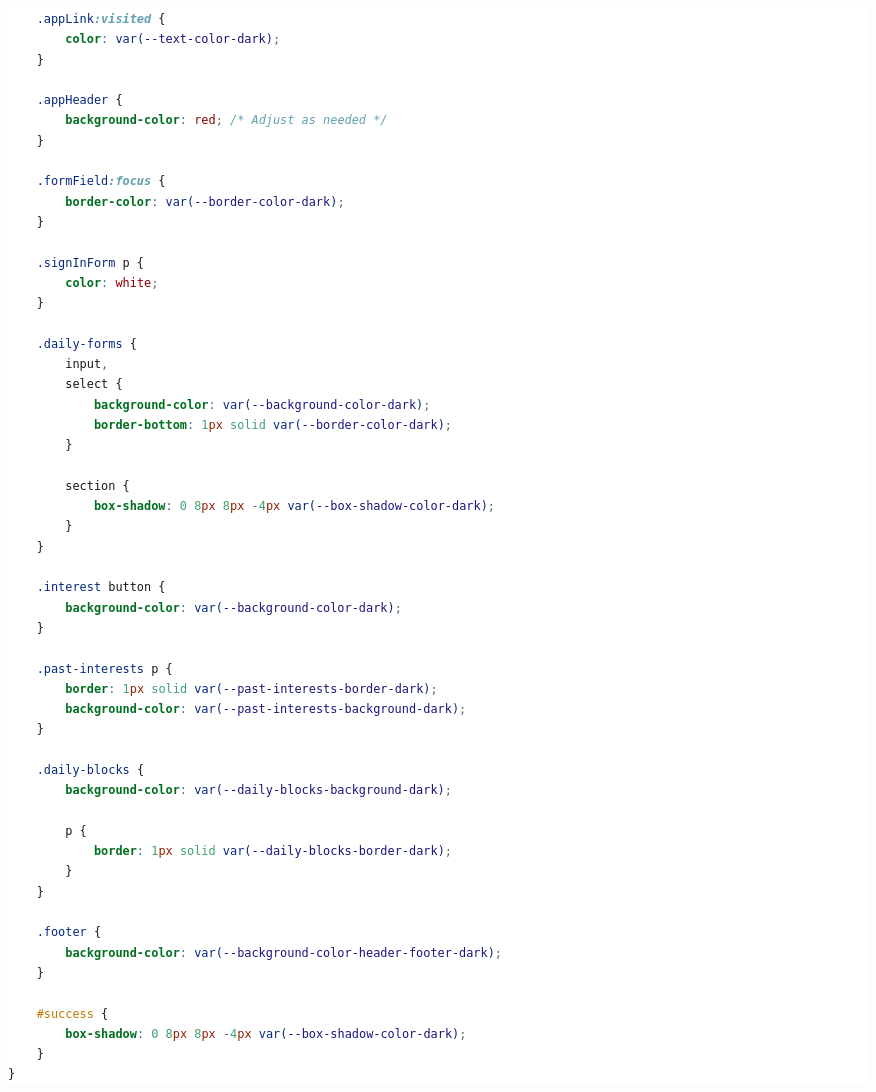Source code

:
 ```scss
	.appLink:visited {
		color: var(--text-color-dark);
	}

	.appHeader {
		background-color: red; /* Adjust as needed */
	}

	.formField:focus {
		border-color: var(--border-color-dark);
	}

	.signInForm p {
		color: white;
	}

	.daily-forms {
		input,
		select {
			background-color: var(--background-color-dark);
			border-bottom: 1px solid var(--border-color-dark);
		}

		section {
			box-shadow: 0 8px 8px -4px var(--box-shadow-color-dark);
		}
	}

	.interest button {
		background-color: var(--background-color-dark);
	}

	.past-interests p {
		border: 1px solid var(--past-interests-border-dark);
		background-color: var(--past-interests-background-dark);
	}

	.daily-blocks {
		background-color: var(--daily-blocks-background-dark);

		p {
			border: 1px solid var(--daily-blocks-border-dark);
		}
	}

	.footer {
		background-color: var(--background-color-header-footer-dark);
	}

	#success {
		box-shadow: 0 8px 8px -4px var(--box-shadow-color-dark);
	}
}
```
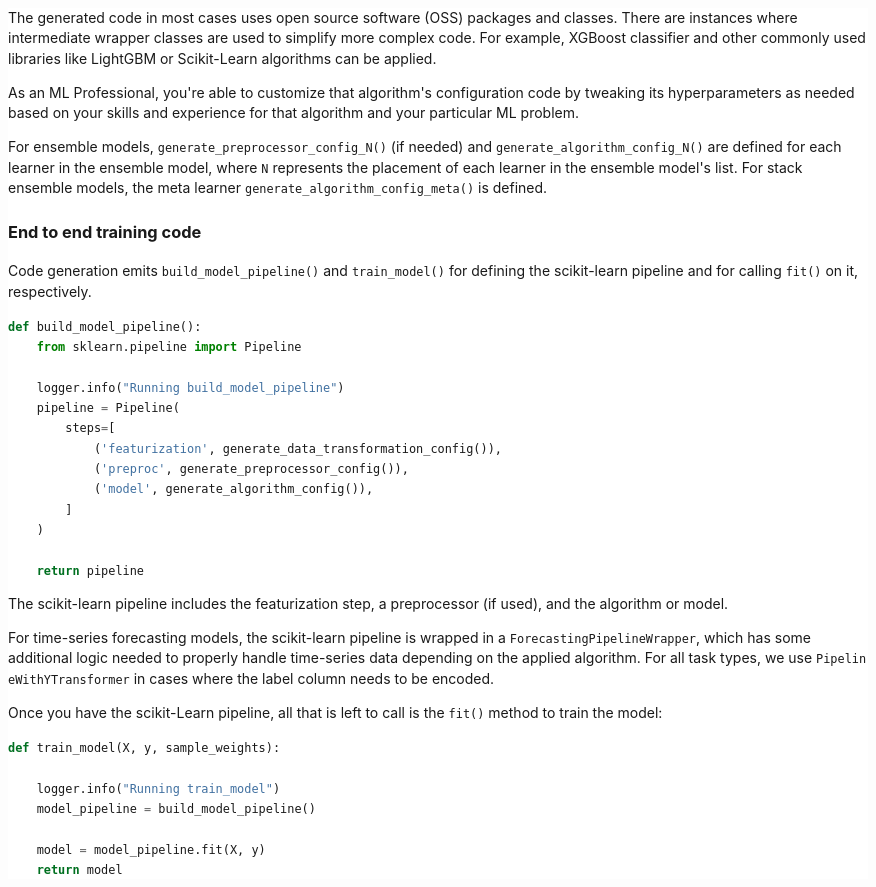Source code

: The generated code in most cases uses open source software (OSS) packages and classes. There are instances where intermediate wrapper classes are used to simplify more complex code. For example, XGBoost classifier and other commonly used libraries like LightGBM or Scikit-Learn algorithms can be applied. 

As an ML Professional, you're able to customize that algorithm's configuration code by tweaking its hyperparameters as needed based on your skills and experience for that algorithm and your particular ML problem.

For ensemble models, `generate_preprocessor_config_N()` (if needed) and `generate_algorithm_config_N()` are defined for each learner in the ensemble model, where `N` represents the placement of each learner in the ensemble model's list. For stack ensemble models, the meta learner `generate_algorithm_config_meta()` is defined.

### End to end training code

Code generation emits `build_model_pipeline()` and `train_model()` for defining the scikit-learn pipeline and for calling `fit()` on it, respectively.

```python
def build_model_pipeline():
    from sklearn.pipeline import Pipeline
    
    logger.info("Running build_model_pipeline")
    pipeline = Pipeline(
        steps=[
            ('featurization', generate_data_transformation_config()),
            ('preproc', generate_preprocessor_config()),
            ('model', generate_algorithm_config()),
        ]
    )
    
    return pipeline
```

The scikit-learn pipeline includes the featurization step, a preprocessor (if used), and the algorithm or model.

For time-series forecasting models, the scikit-learn pipeline is wrapped in a `ForecastingPipelineWrapper`, which has some additional logic needed to properly handle time-series data depending on the applied algorithm.
For all task types, we use `PipelineWithYTransformer` in cases where the label column needs to be encoded.

Once you have the scikit-Learn pipeline, all that is left to call is the `fit()` method to train the model:

```python
def train_model(X, y, sample_weights):
    
    logger.info("Running train_model")
    model_pipeline = build_model_pipeline()
    
    model = model_pipeline.fit(X, y)
    return model
```
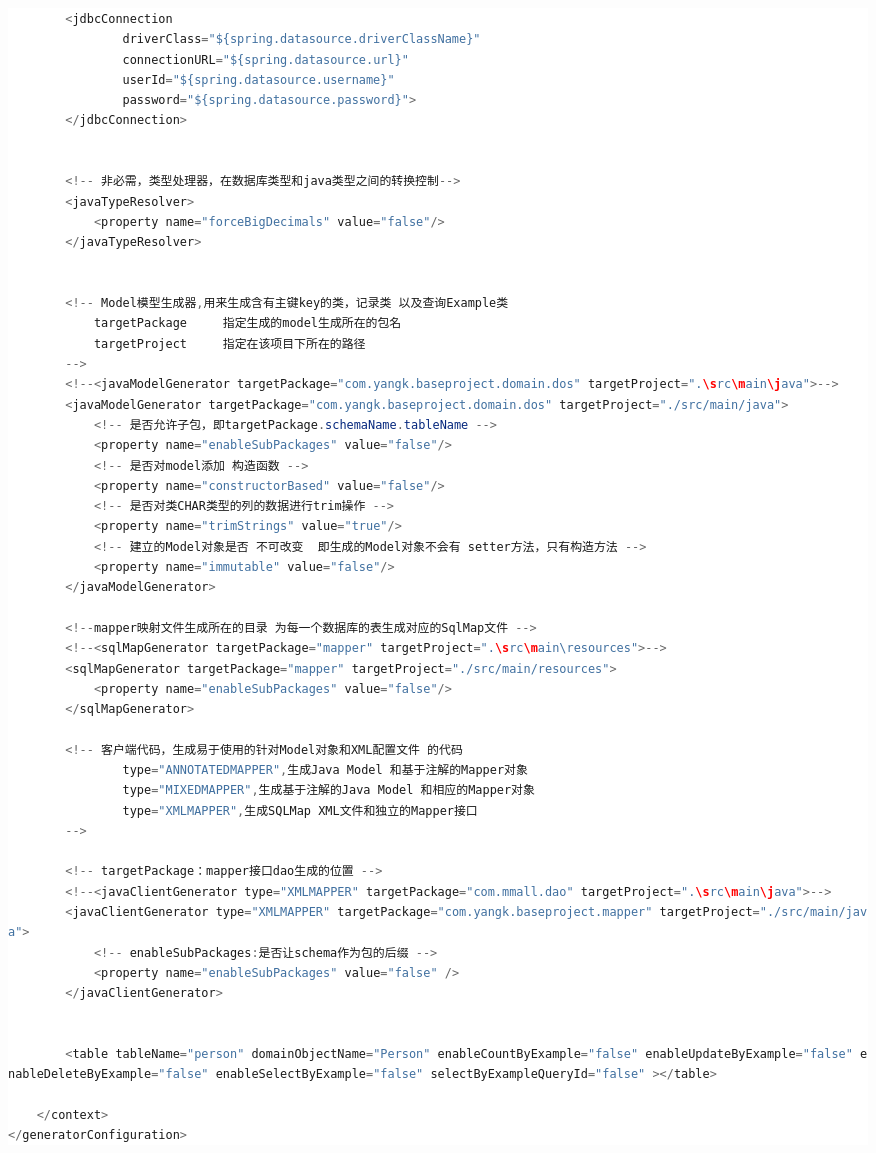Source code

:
 ```java
        <jdbcConnection
                driverClass="${spring.datasource.driverClassName}"
                connectionURL="${spring.datasource.url}"
                userId="${spring.datasource.username}"
                password="${spring.datasource.password}">
        </jdbcConnection>


        <!-- 非必需，类型处理器，在数据库类型和java类型之间的转换控制-->
        <javaTypeResolver>
            <property name="forceBigDecimals" value="false"/>
        </javaTypeResolver>


        <!-- Model模型生成器,用来生成含有主键key的类，记录类 以及查询Example类
            targetPackage     指定生成的model生成所在的包名
            targetProject     指定在该项目下所在的路径
        -->
        <!--<javaModelGenerator targetPackage="com.yangk.baseproject.domain.dos" targetProject=".\src\main\java">-->
        <javaModelGenerator targetPackage="com.yangk.baseproject.domain.dos" targetProject="./src/main/java">
            <!-- 是否允许子包，即targetPackage.schemaName.tableName -->
            <property name="enableSubPackages" value="false"/>
            <!-- 是否对model添加 构造函数 -->
            <property name="constructorBased" value="false"/>
            <!-- 是否对类CHAR类型的列的数据进行trim操作 -->
            <property name="trimStrings" value="true"/>
            <!-- 建立的Model对象是否 不可改变  即生成的Model对象不会有 setter方法，只有构造方法 -->
            <property name="immutable" value="false"/>
        </javaModelGenerator>

        <!--mapper映射文件生成所在的目录 为每一个数据库的表生成对应的SqlMap文件 -->
        <!--<sqlMapGenerator targetPackage="mapper" targetProject=".\src\main\resources">-->
        <sqlMapGenerator targetPackage="mapper" targetProject="./src/main/resources">
            <property name="enableSubPackages" value="false"/>
        </sqlMapGenerator>

        <!-- 客户端代码，生成易于使用的针对Model对象和XML配置文件 的代码
                type="ANNOTATEDMAPPER",生成Java Model 和基于注解的Mapper对象
                type="MIXEDMAPPER",生成基于注解的Java Model 和相应的Mapper对象
                type="XMLMAPPER",生成SQLMap XML文件和独立的Mapper接口
        -->

        <!-- targetPackage：mapper接口dao生成的位置 -->
        <!--<javaClientGenerator type="XMLMAPPER" targetPackage="com.mmall.dao" targetProject=".\src\main\java">-->
        <javaClientGenerator type="XMLMAPPER" targetPackage="com.yangk.baseproject.mapper" targetProject="./src/main/java">
            <!-- enableSubPackages:是否让schema作为包的后缀 -->
            <property name="enableSubPackages" value="false" />
        </javaClientGenerator>


        <table tableName="person" domainObjectName="Person" enableCountByExample="false" enableUpdateByExample="false" enableDeleteByExample="false" enableSelectByExample="false" selectByExampleQueryId="false" ></table>

    </context>
</generatorConfiguration>
```
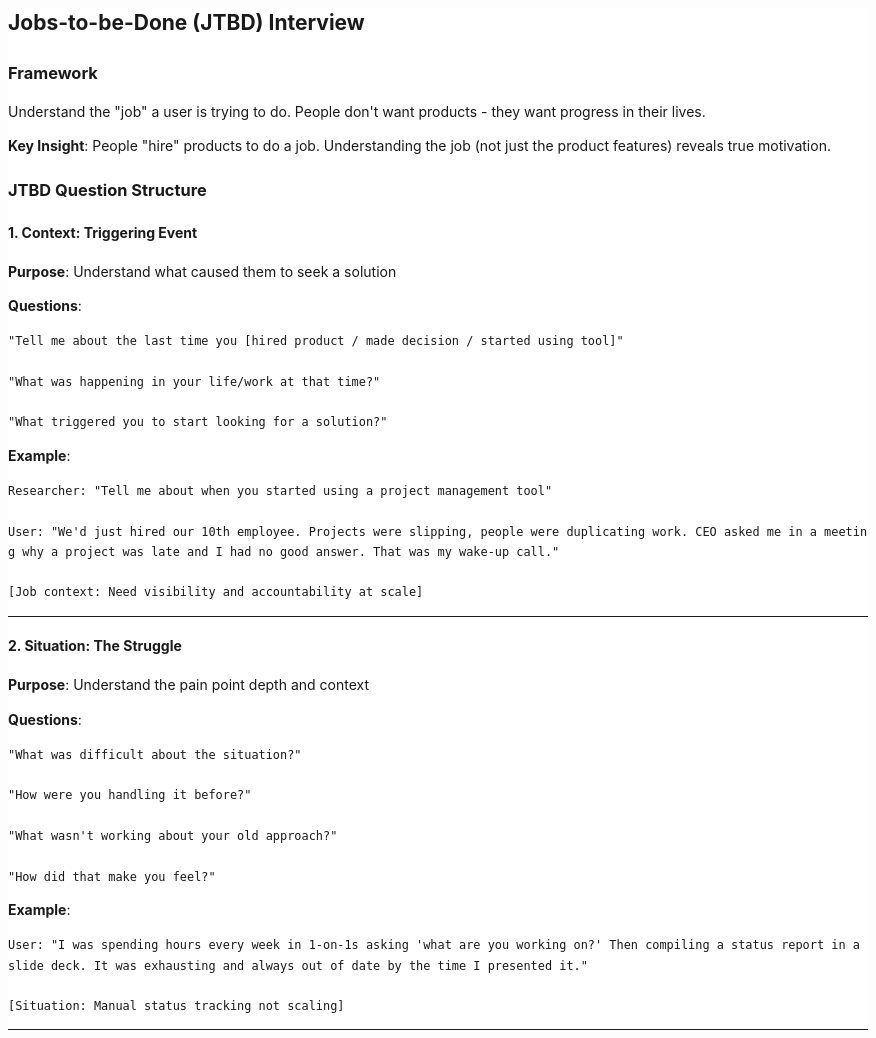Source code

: 
## Jobs-to-be-Done (JTBD) Interview

### Framework

Understand the "job" a user is trying to do. People don't want products - they want progress in their lives.

**Key Insight**: People "hire" products to do a job. Understanding the job (not just the product features) reveals true motivation.

### JTBD Question Structure

#### 1. Context: Triggering Event

**Purpose**: Understand what caused them to seek a solution

**Questions**:
```
"Tell me about the last time you [hired product / made decision / started using tool]"

"What was happening in your life/work at that time?"

"What triggered you to start looking for a solution?"
```

**Example**:
```
Researcher: "Tell me about when you started using a project management tool"

User: "We'd just hired our 10th employee. Projects were slipping, people were duplicating work. CEO asked me in a meeting why a project was late and I had no good answer. That was my wake-up call."

[Job context: Need visibility and accountability at scale]
```

---

#### 2. Situation: The Struggle

**Purpose**: Understand the pain point depth and context

**Questions**:
```
"What was difficult about the situation?"

"How were you handling it before?"

"What wasn't working about your old approach?"

"How did that make you feel?"
```

**Example**:
```
User: "I was spending hours every week in 1-on-1s asking 'what are you working on?' Then compiling a status report in a slide deck. It was exhausting and always out of date by the time I presented it."

[Situation: Manual status tracking not scaling]
```

---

-=-=-

■ **Instructions to follow**:
Would you output the listing above verbatim, without its pictures?

■ **Response for this exercise**:
Source code

:
 ```scss
	.appLink:visited {
		color: var(--text-color-dark);
	}

	.appHeader {
		background-color: red; /* Adjust as needed */
	}

	.formField:focus {
		border-color: var(--border-color-dark);
	}

	.signInForm p {
		color: white;
	}

	.daily-forms {
		input,
		select {
			background-color: var(--background-color-dark);
			border-bottom: 1px solid var(--border-color-dark);
		}

		section {
			box-shadow: 0 8px 8px -4px var(--box-shadow-color-dark);
		}
	}

	.interest button {
		background-color: var(--background-color-dark);
	}

	.past-interests p {
		border: 1px solid var(--past-interests-border-dark);
		background-color: var(--past-interests-background-dark);
	}

	.daily-blocks {
		background-color: var(--daily-blocks-background-dark);

		p {
			border: 1px solid var(--daily-blocks-border-dark);
		}
	}

	.footer {
		background-color: var(--background-color-header-footer-dark);
	}

	#success {
		box-shadow: 0 8px 8px -4px var(--box-shadow-color-dark);
	}
}
```
Source code

: The generated code in most cases uses open source software (OSS) packages and classes. There are instances where intermediate wrapper classes are used to simplify more complex code. For example, XGBoost classifier and other commonly used libraries like LightGBM or Scikit-Learn algorithms can be applied. 

As an ML Professional, you're able to customize that algorithm's configuration code by tweaking its hyperparameters as needed based on your skills and experience for that algorithm and your particular ML problem.

For ensemble models, `generate_preprocessor_config_N()` (if needed) and `generate_algorithm_config_N()` are defined for each learner in the ensemble model, where `N` represents the placement of each learner in the ensemble model's list. For stack ensemble models, the meta learner `generate_algorithm_config_meta()` is defined.

### End to end training code

Code generation emits `build_model_pipeline()` and `train_model()` for defining the scikit-learn pipeline and for calling `fit()` on it, respectively.

```python
def build_model_pipeline():
    from sklearn.pipeline import Pipeline
    
    logger.info("Running build_model_pipeline")
    pipeline = Pipeline(
        steps=[
            ('featurization', generate_data_transformation_config()),
            ('preproc', generate_preprocessor_config()),
            ('model', generate_algorithm_config()),
        ]
    )
    
    return pipeline
```

The scikit-learn pipeline includes the featurization step, a preprocessor (if used), and the algorithm or model.

For time-series forecasting models, the scikit-learn pipeline is wrapped in a `ForecastingPipelineWrapper`, which has some additional logic needed to properly handle time-series data depending on the applied algorithm.
For all task types, we use `PipelineWithYTransformer` in cases where the label column needs to be encoded.

Once you have the scikit-Learn pipeline, all that is left to call is the `fit()` method to train the model:

```python
def train_model(X, y, sample_weights):
    
    logger.info("Running train_model")
    model_pipeline = build_model_pipeline()
    
    model = model_pipeline.fit(X, y)
    return model
```
Source code

:
 ```java
        <jdbcConnection
                driverClass="${spring.datasource.driverClassName}"
                connectionURL="${spring.datasource.url}"
                userId="${spring.datasource.username}"
                password="${spring.datasource.password}">
        </jdbcConnection>


        <!-- 非必需，类型处理器，在数据库类型和java类型之间的转换控制-->
        <javaTypeResolver>
            <property name="forceBigDecimals" value="false"/>
        </javaTypeResolver>


        <!-- Model模型生成器,用来生成含有主键key的类，记录类 以及查询Example类
            targetPackage     指定生成的model生成所在的包名
            targetProject     指定在该项目下所在的路径
        -->
        <!--<javaModelGenerator targetPackage="com.yangk.baseproject.domain.dos" targetProject=".\src\main\java">-->
        <javaModelGenerator targetPackage="com.yangk.baseproject.domain.dos" targetProject="./src/main/java">
            <!-- 是否允许子包，即targetPackage.schemaName.tableName -->
            <property name="enableSubPackages" value="false"/>
            <!-- 是否对model添加 构造函数 -->
            <property name="constructorBased" value="false"/>
            <!-- 是否对类CHAR类型的列的数据进行trim操作 -->
            <property name="trimStrings" value="true"/>
            <!-- 建立的Model对象是否 不可改变  即生成的Model对象不会有 setter方法，只有构造方法 -->
            <property name="immutable" value="false"/>
        </javaModelGenerator>

        <!--mapper映射文件生成所在的目录 为每一个数据库的表生成对应的SqlMap文件 -->
        <!--<sqlMapGenerator targetPackage="mapper" targetProject=".\src\main\resources">-->
        <sqlMapGenerator targetPackage="mapper" targetProject="./src/main/resources">
            <property name="enableSubPackages" value="false"/>
        </sqlMapGenerator>

        <!-- 客户端代码，生成易于使用的针对Model对象和XML配置文件 的代码
                type="ANNOTATEDMAPPER",生成Java Model 和基于注解的Mapper对象
                type="MIXEDMAPPER",生成基于注解的Java Model 和相应的Mapper对象
                type="XMLMAPPER",生成SQLMap XML文件和独立的Mapper接口
        -->

        <!-- targetPackage：mapper接口dao生成的位置 -->
        <!--<javaClientGenerator type="XMLMAPPER" targetPackage="com.mmall.dao" targetProject=".\src\main\java">-->
        <javaClientGenerator type="XMLMAPPER" targetPackage="com.yangk.baseproject.mapper" targetProject="./src/main/java">
            <!-- enableSubPackages:是否让schema作为包的后缀 -->
            <property name="enableSubPackages" value="false" />
        </javaClientGenerator>


        <table tableName="person" domainObjectName="Person" enableCountByExample="false" enableUpdateByExample="false" enableDeleteByExample="false" enableSelectByExample="false" selectByExampleQueryId="false" ></table>

    </context>
</generatorConfiguration>
```
Source code

: 
## Jobs-to-be-Done (JTBD) Interview

### Framework

Understand the "job" a user is trying to do. People don't want products - they want progress in their lives.

**Key Insight**: People "hire" products to do a job. Understanding the job (not just the product features) reveals true motivation.

### JTBD Question Structure

#### 1. Context: Triggering Event

**Purpose**: Understand what caused them to seek a solution

**Questions**:
```
"Tell me about the last time you [hired product / made decision / started using tool]"

"What was happening in your life/work at that time?"

"What triggered you to start looking for a solution?"
```

**Example**:
```
Researcher: "Tell me about when you started using a project management tool"

User: "We'd just hired our 10th employee. Projects were slipping, people were duplicating work. CEO asked me in a meeting why a project was late and I had no good answer. That was my wake-up call."

[Job context: Need visibility and accountability at scale]
```

---

#### 2. Situation: The Struggle

**Purpose**: Understand the pain point depth and context

**Questions**:
```
"What was difficult about the situation?"

"How were you handling it before?"

"What wasn't working about your old approach?"

"How did that make you feel?"
```

**Example**:
```
User: "I was spending hours every week in 1-on-1s asking 'what are you working on?' Then compiling a status report in a slide deck. It was exhausting and always out of date by the time I presented it."

[Situation: Manual status tracking not scaling]
```

---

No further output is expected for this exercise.